== What is asked ==
(a) In the sermon on David and power below, whose biography does the speaker say they are reading?
(b) Carry on the sermon on David and power below, picking up right after its final line.

== Quoted text ==
Sunday, July 5, 2009

July 5, 2009 - "Power"


2 Samuel 5:1-10

I love to read biography … to peer into the soul of another human being …
The times in which they lived;
Families they came from;
Schools they attended;
Teachers and preachers who shaped their spirit;
Struggles of conscience and soul;
Failures and sorrows;
Love given and love received.
Everything that makes a person tick …

I’m reading a biography of Carl Sandburg poet, journalist, social activist, a dreamer and a doer.

When I read the life of another human being, I learn about grace …
Everyone struggles, who doesn’t?
Everyone hopes and dreams, and fails and falls, and succeeds and wins … a grand mix of joy and tears.

A strange mix, aren’t we?
Self-absorbed on Tuesday, and on
Wednesday, we’re giving ourselves away to great causes.
We have greatness in our bones,
And we have sin in our sinews.

When I read of others, I learn how important everyone is … for everyone to be all that they can be … to strive for fullness of life and maturity of character … to give yourself a break now and then, and to give others the same generous tolerance …
We rise about our failures – we forgive, and we’re forgiven … we live and we learn …

I love to read biography.
And that’s what we’ve been doing the last few weeks here at Covenant … David’s biography.
The shepherd boy … the court musician …
The poet and the warrior.
A man after God’s own heart, says the Bible.
But still a man …

Our chapter today in David’s life – he takes the city of Jerusalem – in the highlands of southern Canaan … a wise political move.
A king needs a capital.
Jerusalem had little strategic or economic value.
Isolated in the highlands.
Trade and commerce went around it.
But David needed a clean start!
David needed a city.
Something brand new for a brand new time.

Sort of like our own Washington, D.C.
A new capital city.
Neither New York nor Philadelphia.
Neither Charleston nor Richmond.
Neither North nor South.
A new capital for a new nation for a new day.

That’s what David did.
David used his power to create a new chapter in Israel’s story.

But … and there’s always a “but,” isn’t there?
A “but” to every story.

== Dataset extract ==
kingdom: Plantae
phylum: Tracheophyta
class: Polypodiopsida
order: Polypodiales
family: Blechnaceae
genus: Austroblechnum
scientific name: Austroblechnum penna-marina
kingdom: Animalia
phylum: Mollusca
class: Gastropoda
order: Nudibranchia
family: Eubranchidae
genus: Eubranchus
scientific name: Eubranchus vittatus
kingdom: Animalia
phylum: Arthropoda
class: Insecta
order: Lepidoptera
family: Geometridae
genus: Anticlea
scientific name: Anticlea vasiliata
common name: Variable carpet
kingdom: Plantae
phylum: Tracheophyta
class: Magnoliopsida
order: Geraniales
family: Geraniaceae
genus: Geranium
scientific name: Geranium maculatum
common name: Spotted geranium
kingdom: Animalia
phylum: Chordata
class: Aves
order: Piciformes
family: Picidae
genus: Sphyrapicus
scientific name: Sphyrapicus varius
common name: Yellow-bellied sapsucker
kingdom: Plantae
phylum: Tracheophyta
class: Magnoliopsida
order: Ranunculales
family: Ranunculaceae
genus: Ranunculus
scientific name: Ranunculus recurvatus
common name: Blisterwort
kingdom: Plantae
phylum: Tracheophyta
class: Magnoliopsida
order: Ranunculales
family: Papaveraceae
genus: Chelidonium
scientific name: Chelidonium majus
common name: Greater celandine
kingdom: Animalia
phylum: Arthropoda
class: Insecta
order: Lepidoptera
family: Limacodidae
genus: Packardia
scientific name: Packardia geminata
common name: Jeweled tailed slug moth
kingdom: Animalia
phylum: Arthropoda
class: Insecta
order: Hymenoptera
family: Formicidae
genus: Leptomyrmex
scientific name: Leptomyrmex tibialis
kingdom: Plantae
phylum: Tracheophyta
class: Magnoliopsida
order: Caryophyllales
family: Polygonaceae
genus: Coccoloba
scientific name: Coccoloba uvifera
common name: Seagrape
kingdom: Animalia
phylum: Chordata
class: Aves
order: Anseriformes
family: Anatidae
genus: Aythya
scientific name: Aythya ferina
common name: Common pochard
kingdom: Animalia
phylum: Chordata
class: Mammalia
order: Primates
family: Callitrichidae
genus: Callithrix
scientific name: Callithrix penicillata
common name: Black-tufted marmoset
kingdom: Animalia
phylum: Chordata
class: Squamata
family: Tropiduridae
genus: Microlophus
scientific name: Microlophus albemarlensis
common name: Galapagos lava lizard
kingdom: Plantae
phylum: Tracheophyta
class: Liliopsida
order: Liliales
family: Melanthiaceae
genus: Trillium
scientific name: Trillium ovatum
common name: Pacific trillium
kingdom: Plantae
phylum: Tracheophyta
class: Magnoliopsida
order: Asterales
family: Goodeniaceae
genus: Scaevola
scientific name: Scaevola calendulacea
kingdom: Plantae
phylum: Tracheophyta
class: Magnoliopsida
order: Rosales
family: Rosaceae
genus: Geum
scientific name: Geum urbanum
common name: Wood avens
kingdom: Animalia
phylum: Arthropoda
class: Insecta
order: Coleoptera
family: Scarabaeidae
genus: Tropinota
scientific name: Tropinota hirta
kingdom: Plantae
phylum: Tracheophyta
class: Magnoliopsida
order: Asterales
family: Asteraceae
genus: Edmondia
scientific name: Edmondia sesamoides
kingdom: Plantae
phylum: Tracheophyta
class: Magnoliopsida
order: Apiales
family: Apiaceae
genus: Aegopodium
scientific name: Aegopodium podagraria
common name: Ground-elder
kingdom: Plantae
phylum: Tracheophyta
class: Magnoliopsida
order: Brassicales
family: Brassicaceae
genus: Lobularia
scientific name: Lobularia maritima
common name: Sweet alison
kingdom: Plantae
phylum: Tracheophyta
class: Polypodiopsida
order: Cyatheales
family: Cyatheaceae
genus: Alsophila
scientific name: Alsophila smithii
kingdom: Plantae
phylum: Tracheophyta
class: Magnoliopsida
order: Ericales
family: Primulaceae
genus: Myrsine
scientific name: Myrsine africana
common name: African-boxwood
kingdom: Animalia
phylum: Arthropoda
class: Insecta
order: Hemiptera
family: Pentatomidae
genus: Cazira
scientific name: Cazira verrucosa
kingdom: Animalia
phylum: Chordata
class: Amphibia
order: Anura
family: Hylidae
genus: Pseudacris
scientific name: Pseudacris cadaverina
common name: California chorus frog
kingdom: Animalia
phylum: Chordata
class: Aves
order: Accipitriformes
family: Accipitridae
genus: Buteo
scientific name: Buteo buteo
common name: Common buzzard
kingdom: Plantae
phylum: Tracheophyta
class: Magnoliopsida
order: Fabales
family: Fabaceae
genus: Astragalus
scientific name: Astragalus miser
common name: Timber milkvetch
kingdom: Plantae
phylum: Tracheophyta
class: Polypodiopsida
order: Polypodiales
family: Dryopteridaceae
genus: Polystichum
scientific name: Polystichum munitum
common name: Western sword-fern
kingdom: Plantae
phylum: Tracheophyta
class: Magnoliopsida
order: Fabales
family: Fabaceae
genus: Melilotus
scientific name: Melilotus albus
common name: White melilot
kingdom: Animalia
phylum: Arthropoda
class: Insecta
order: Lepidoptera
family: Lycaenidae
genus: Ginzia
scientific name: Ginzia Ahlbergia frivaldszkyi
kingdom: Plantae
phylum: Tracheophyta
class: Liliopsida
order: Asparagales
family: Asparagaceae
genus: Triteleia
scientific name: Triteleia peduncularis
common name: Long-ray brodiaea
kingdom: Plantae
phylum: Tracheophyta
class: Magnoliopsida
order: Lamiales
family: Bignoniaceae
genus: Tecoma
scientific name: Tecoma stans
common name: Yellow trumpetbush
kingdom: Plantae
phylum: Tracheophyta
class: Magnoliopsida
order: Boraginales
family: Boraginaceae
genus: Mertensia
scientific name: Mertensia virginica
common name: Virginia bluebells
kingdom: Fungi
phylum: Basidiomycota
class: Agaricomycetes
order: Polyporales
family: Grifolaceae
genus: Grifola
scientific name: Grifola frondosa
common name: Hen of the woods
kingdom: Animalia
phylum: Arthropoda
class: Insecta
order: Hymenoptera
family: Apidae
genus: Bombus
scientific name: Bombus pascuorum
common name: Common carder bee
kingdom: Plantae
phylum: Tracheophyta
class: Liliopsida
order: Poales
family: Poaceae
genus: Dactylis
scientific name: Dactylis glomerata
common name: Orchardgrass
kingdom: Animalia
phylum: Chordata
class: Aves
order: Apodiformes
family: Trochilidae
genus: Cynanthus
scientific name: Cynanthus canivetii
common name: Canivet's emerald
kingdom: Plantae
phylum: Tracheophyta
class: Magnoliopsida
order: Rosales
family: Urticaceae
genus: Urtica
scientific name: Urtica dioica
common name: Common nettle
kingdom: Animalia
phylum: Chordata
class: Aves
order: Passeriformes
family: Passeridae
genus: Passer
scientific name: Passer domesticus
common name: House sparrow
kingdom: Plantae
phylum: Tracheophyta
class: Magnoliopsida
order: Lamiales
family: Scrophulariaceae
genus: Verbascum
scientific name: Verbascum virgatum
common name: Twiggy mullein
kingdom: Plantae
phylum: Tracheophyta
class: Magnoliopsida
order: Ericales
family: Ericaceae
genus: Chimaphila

== Answers in order ==
(a) Carl Sandburg's

(b)
As much as we would like to eliminate the “but’s” from our stories, we can’t, and never will.
Not as long as there’s sin in the story … and there’s plenty of sin to go around for everyone.
Everyone has a few “but’s” thrown into the mix.
David has his “but’s” …
And David’s biographer doesn’t shy away from it.
This great man.
This man after God’s own heart,
Can be mean-spirited and intemperate.

That’s the way life is, isn’t it?
Like a home, we have a living room, bright and cheery, and when guests arrive, to the living room we go – we’re proud of it, and we’re glad to welcome folks to our living room.
“Here, sit down. Want a drink? I’ll get it for you.”

But with … there’s a “but” here … we have other rooms, don’t we?
Closets and attics and basements.
Crammed with junk … dirty and unkempt …
And we’d never show them to our guests.
Our family knows.
Maybe a few close friends.
And maybe only you and I know.
The dark places of the soul.

David used his power to build a kingdom.
David abused his power to satisfy his anger and pride.

In one of the strangest twists of the story, the Jebusites thought their city to be safe – We’re so safe, they said, even the blind and the lame could defeat David.
When the dust settles, David takes it out on the blind and the lame … in some bizarre symbolic gesture, he says, There will never be a place here for you … never! For as long as I’m king, the blind and the lame will never enter the palace.

This part of the story hits me hard … this abuse of power … the power to shut the door.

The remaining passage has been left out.